(Beginning of Input data)

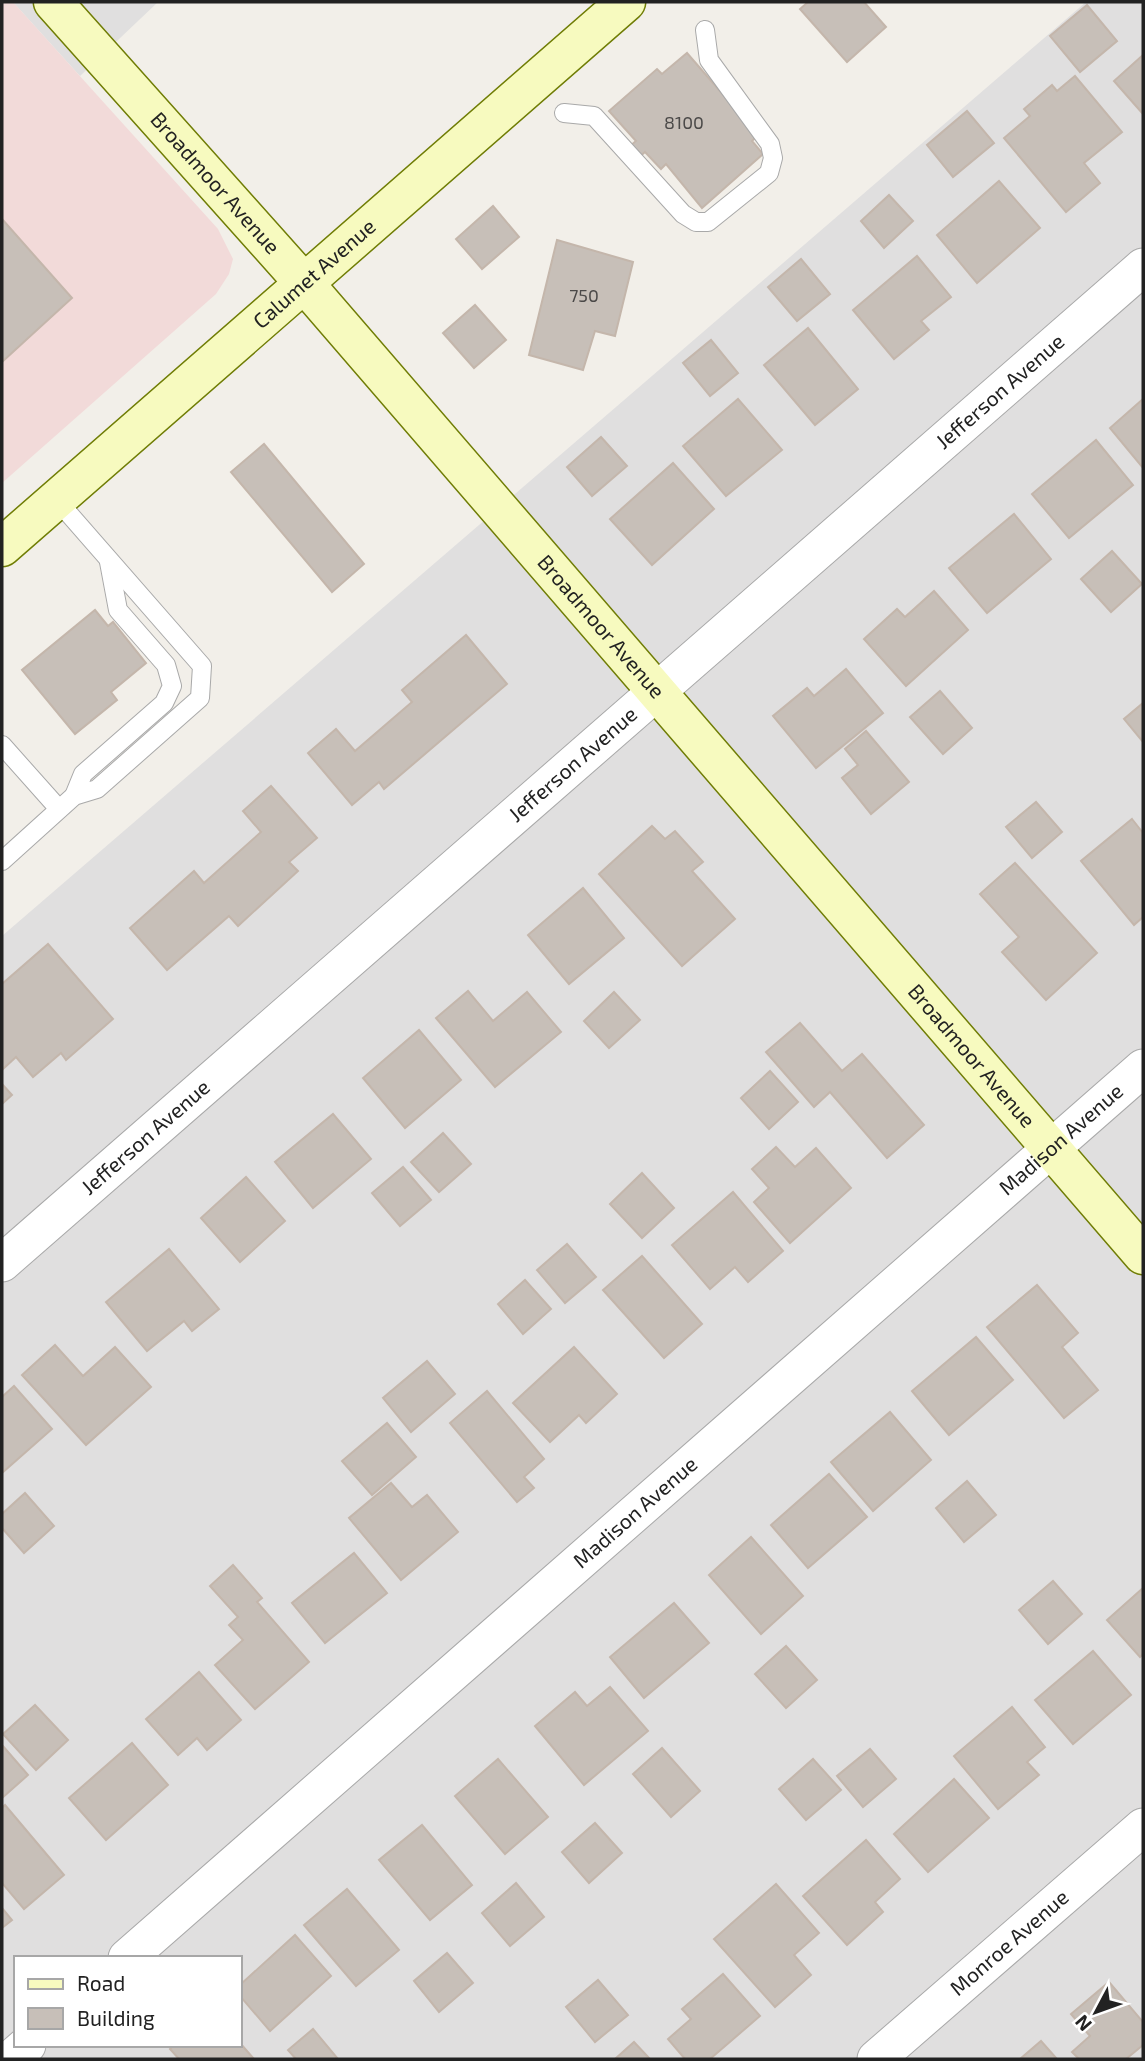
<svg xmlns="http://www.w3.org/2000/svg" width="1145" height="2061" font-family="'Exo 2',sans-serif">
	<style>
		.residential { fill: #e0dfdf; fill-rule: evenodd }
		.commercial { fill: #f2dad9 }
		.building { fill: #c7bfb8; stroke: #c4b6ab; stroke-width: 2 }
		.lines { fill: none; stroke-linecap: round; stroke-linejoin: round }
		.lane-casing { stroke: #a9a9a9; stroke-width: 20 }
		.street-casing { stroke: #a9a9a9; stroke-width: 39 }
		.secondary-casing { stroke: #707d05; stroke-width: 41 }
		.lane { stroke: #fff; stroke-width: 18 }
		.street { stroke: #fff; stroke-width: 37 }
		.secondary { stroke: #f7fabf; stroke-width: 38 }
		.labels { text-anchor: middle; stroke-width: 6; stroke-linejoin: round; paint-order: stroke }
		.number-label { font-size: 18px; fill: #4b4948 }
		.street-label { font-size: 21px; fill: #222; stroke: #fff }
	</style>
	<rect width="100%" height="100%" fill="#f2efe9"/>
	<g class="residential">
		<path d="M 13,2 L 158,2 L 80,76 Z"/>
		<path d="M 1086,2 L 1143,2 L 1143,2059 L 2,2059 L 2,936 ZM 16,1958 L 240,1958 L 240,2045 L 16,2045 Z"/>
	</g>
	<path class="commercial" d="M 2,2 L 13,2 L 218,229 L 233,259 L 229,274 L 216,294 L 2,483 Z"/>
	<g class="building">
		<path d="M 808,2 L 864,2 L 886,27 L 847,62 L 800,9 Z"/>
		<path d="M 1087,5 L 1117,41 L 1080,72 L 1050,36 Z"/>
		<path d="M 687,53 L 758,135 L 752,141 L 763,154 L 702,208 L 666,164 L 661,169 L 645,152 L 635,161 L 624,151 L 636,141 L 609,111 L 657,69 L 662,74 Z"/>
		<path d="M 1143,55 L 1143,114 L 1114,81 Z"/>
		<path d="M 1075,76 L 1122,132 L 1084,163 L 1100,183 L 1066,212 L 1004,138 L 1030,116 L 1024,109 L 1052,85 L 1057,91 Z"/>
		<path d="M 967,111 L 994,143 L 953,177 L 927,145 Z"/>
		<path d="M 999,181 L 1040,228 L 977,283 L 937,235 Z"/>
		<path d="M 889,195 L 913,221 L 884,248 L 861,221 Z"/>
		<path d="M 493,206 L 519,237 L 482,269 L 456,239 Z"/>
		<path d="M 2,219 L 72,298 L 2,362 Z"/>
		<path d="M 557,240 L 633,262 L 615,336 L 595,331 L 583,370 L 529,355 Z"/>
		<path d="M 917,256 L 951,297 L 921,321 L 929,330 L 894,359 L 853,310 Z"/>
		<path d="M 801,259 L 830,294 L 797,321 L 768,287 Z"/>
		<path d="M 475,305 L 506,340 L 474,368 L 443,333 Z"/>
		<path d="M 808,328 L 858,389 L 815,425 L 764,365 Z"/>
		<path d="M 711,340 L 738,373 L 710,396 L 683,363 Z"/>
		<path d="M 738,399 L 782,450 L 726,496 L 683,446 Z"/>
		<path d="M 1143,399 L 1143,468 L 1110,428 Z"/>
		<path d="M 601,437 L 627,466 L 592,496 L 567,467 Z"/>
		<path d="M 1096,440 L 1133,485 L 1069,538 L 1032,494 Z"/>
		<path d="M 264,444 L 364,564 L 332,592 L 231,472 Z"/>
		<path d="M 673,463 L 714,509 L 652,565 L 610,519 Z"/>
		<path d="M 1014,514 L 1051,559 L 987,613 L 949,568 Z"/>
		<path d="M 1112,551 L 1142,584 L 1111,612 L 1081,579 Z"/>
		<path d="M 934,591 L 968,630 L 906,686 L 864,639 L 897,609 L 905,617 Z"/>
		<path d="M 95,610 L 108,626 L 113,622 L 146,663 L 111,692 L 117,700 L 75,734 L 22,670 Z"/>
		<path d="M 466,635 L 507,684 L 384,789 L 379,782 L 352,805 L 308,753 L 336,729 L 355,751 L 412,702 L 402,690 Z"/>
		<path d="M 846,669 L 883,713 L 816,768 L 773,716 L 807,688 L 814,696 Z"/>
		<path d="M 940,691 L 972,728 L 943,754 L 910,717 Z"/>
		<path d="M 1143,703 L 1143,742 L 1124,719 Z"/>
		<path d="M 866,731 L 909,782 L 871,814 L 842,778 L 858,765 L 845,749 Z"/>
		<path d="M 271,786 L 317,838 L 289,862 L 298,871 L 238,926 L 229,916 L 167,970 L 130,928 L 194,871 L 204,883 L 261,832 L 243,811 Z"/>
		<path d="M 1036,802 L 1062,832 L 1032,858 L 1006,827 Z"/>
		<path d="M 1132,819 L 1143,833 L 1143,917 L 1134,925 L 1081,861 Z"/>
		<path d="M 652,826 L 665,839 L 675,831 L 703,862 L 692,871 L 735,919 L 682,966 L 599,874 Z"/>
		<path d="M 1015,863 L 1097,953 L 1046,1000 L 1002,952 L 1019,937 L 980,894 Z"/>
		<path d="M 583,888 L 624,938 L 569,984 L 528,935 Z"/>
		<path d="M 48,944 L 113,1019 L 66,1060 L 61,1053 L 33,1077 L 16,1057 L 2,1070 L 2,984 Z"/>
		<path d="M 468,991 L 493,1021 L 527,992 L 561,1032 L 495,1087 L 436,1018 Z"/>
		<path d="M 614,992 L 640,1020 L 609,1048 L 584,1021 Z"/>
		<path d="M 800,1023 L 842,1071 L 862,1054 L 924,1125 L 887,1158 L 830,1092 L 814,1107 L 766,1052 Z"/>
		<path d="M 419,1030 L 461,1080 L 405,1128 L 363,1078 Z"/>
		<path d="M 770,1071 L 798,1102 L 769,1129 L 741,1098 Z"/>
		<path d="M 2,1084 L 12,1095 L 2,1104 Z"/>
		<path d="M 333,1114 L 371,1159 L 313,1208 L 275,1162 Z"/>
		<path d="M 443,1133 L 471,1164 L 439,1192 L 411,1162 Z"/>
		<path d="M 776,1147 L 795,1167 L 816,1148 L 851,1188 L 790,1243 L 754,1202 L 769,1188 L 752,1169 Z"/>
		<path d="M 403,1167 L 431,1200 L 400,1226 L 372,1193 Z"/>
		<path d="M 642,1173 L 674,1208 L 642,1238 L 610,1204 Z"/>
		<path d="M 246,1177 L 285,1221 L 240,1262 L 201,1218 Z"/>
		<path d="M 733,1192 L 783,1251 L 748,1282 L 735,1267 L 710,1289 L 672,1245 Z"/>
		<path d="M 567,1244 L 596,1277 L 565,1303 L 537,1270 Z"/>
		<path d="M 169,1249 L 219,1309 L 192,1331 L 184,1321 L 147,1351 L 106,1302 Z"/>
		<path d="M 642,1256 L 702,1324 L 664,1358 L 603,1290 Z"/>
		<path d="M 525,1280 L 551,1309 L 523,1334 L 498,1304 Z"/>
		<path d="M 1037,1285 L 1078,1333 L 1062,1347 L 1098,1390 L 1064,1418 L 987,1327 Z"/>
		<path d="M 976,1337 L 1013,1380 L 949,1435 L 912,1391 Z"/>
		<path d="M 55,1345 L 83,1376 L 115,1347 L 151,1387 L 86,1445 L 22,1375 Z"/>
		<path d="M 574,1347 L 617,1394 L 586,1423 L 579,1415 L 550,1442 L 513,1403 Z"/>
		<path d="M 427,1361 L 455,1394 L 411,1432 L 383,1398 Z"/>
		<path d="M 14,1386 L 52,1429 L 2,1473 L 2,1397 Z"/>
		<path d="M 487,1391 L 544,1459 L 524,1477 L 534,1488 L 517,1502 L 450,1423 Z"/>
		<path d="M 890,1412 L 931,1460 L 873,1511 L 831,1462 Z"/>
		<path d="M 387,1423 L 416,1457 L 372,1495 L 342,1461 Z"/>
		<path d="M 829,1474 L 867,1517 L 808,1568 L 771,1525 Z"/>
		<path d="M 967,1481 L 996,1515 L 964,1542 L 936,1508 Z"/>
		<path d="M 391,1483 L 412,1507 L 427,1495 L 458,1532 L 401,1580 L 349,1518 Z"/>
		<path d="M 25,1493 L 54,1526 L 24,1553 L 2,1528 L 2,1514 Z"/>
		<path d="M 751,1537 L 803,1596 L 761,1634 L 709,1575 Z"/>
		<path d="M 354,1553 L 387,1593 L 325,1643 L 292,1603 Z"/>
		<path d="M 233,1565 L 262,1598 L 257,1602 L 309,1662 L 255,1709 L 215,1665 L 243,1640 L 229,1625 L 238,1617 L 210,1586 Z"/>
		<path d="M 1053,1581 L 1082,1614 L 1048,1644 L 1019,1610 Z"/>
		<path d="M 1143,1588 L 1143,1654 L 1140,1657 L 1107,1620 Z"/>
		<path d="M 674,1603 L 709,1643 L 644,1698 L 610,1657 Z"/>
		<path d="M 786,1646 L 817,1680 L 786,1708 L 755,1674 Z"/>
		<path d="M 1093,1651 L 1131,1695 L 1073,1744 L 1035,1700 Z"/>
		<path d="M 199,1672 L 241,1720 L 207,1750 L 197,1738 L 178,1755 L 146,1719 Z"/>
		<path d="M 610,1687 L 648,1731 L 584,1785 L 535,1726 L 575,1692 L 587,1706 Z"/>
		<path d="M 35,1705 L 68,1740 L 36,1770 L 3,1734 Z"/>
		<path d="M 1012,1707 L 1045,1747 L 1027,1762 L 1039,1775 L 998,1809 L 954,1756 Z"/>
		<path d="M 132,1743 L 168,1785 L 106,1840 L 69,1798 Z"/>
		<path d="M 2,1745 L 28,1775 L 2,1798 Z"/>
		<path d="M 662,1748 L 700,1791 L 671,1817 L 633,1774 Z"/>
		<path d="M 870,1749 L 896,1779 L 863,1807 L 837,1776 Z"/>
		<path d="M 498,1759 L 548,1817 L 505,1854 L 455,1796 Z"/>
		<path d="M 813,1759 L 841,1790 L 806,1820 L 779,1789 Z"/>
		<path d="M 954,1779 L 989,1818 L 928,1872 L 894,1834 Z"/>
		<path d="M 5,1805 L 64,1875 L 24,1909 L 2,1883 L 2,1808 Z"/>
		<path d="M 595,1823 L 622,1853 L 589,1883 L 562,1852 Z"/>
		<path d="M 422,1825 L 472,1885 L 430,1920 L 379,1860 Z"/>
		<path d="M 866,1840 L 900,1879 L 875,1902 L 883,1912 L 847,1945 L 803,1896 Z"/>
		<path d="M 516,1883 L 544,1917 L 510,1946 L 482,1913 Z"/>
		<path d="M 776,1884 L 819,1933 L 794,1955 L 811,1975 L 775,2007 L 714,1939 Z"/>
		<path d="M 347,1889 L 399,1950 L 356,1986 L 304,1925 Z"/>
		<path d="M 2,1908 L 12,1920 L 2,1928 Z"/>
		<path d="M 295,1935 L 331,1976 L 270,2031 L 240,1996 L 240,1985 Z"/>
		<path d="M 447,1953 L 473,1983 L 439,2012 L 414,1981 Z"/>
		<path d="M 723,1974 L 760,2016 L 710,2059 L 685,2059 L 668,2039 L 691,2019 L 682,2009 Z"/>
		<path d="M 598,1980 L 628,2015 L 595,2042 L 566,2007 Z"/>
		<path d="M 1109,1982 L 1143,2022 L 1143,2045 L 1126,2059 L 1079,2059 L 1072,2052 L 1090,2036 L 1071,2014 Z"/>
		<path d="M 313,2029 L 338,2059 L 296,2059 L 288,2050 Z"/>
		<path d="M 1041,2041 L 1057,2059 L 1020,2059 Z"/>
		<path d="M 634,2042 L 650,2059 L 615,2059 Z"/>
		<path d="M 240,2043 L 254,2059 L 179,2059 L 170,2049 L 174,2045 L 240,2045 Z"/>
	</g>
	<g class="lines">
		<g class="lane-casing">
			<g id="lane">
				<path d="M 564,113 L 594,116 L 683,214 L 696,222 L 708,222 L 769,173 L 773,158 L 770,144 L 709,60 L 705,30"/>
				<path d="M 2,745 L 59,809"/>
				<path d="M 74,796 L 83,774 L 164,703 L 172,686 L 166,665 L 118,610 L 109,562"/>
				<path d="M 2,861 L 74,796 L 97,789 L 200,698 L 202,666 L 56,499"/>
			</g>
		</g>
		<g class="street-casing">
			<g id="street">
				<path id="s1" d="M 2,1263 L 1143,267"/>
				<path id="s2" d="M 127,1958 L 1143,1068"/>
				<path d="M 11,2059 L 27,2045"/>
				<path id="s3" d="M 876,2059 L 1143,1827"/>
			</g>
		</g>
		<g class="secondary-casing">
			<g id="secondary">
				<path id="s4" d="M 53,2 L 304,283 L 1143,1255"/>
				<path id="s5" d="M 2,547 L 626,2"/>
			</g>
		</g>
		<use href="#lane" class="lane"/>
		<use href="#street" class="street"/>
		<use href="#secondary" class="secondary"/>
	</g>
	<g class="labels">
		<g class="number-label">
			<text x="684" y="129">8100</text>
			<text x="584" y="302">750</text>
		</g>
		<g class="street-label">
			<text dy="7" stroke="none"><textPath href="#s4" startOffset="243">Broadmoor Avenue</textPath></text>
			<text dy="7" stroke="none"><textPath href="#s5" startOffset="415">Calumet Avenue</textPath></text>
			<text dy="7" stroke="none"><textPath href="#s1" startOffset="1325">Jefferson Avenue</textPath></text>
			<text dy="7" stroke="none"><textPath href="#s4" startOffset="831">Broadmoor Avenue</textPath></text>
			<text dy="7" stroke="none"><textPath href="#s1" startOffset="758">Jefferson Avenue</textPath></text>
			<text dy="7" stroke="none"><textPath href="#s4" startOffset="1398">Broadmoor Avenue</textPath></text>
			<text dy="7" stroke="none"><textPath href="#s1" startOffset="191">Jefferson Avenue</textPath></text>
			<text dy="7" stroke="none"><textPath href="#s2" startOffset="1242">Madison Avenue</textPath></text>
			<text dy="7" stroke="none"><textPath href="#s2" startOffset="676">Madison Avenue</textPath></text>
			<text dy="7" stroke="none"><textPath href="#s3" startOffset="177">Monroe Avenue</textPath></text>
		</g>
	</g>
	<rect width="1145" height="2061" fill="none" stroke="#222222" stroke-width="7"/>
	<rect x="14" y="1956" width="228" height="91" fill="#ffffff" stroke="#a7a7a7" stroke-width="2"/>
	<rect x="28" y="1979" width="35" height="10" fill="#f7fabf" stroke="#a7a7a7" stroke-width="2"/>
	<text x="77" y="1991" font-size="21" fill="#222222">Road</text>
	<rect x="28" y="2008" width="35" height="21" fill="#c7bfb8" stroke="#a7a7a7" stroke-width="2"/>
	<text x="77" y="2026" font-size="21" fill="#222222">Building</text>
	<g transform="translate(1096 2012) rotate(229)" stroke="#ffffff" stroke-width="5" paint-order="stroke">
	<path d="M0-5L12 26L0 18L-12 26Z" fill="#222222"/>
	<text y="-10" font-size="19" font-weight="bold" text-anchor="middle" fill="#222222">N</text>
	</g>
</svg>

(End of Input data)

#### Required action
Using the listing above, say how many of its lines contain the string "lane", giving nothing but the figure.

#### Problem solution
5